Lima unsur pokok dalam defenisi pajak
  • Iuran / pungutan
  • Pajak dipungut berdasarkan undang-undang
  • Pajak dapat dipaksakan
  • Tidak menerima kontra prestasi
  • Untuk membiayai pengeluaran umun pemerintah
Penggelapan pajak
Penggelapan pajak (tax evasion) adalah tindak pidana karena merupakan rekayasa subyek (pelaku) dan obyek (transaksi) pajak untuk memperoleh penghematan pajak secara melawan hukum (unlawfull), dan penggelapan pajak boleh dikatakan merupakan virus yang melekat (inherent) pada setiap system pajak yang berlaku di hampir setiap yurisdiksi. Begitupun penggelapan pajak mempunyai resiko terdeteksi yang inherent pula, serta mengundang sanksi pidana badan dan denda
Mengingat pajak adalah beban –yang akan mengurangi laba bersih perusahaan- maka perusahaan akan berupaya semaksimal mungkin agar dapat membayar pajak sekecil mungkin dan berupaya untuk menghindari pajak.
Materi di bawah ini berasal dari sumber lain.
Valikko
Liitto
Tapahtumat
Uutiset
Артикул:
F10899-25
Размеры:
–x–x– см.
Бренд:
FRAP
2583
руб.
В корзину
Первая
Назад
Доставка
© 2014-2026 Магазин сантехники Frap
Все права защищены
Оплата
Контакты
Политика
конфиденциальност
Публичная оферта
Namun demikian penghindaran pajak harus dilakukan dengan cara-cara yang legal agar tidak merugikan perusahaan di kemudian hari. Penghindaran pajak dengan cara illegal adalah penggelapan pajak. Hal ini perbuatan kriminal, karena menyalahi aturan yang berlaku. Contoh kasus penggelapan pajak :
a.   Melaporkan penjualan lebih kecil dari yang seharusnya, omzet 10 milyar hanya dilaporkan dalam laporan keuangan perusahaan sebesar 5 milyar misalnya.
b.   Menggelembungkan biaya perusahaan dengan membebankan biaya fiktif;
c.  Transaksi export fiktif,
d.  Pemalsuan dokumen keuangan perusahaan
Jika  dianalogikan pajak dengan karcis tol, Jika melewati jalan tol namun tidak membayar karcis tol, maka itulah penggelapan pajak. Sedangkan jika kita menghindari untuk membayar  karcis tol dengan cara memilih lewat jalan biasa, maka itulah penghindaran pajak. Menghindari membayar tol (pajak) dengan cara tidak lewat jalan tol adalah cara yang legal.
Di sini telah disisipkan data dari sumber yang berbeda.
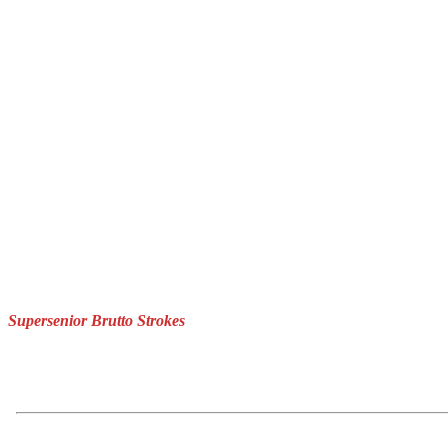
Supersenior Brutto Strokes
langkah-langkah penghematan pajak yang dapat dilakukan oleh perusahaan antara lain :
a.       Memilih Bentuk usaha yang memiliki tarif Pajak terendah
b.      Memaksimalkan biaya yang telah dikeluarkan agar dapat dibebankan sebagai pengurang penghasilan.
c.       Memilih berbagai alternatif transaksi yang memberikan efek beban pajak terendah.
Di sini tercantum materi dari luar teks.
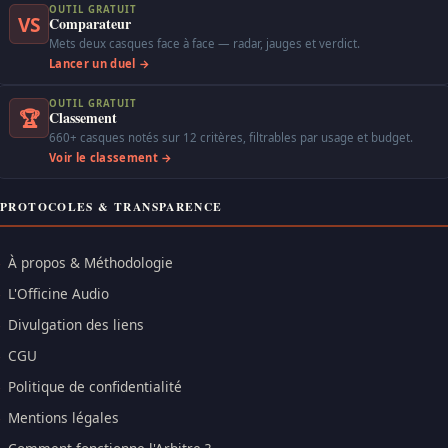
OUTIL GRATUIT
VS
Comparateur
Mets deux casques face à face — radar, jauges et verdict.
Lancer un duel →
OUTIL GRATUIT
🏆
Classement
660+ casques notés sur 12 critères, filtrables par usage et budget.
Voir le classement →
PROTOCOLES & TRANSPARENCE
À propos & Méthodologie
L'Officine Audio
Divulgation des liens
CGU
Politique de confidentialité
Mentions légales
d.      Memaksimalkan kredit pajak yang telah dibayar.
Selain wajib membayar pajak atas penghasilan yang diperoleh, perusahaan juga memiliki kewajiban untuk memotong pajak yang terutang atas penghasilan yang dibayarkan kepada pihak lainnya, baik kepada karyawan maupun kepada pihak ketiga.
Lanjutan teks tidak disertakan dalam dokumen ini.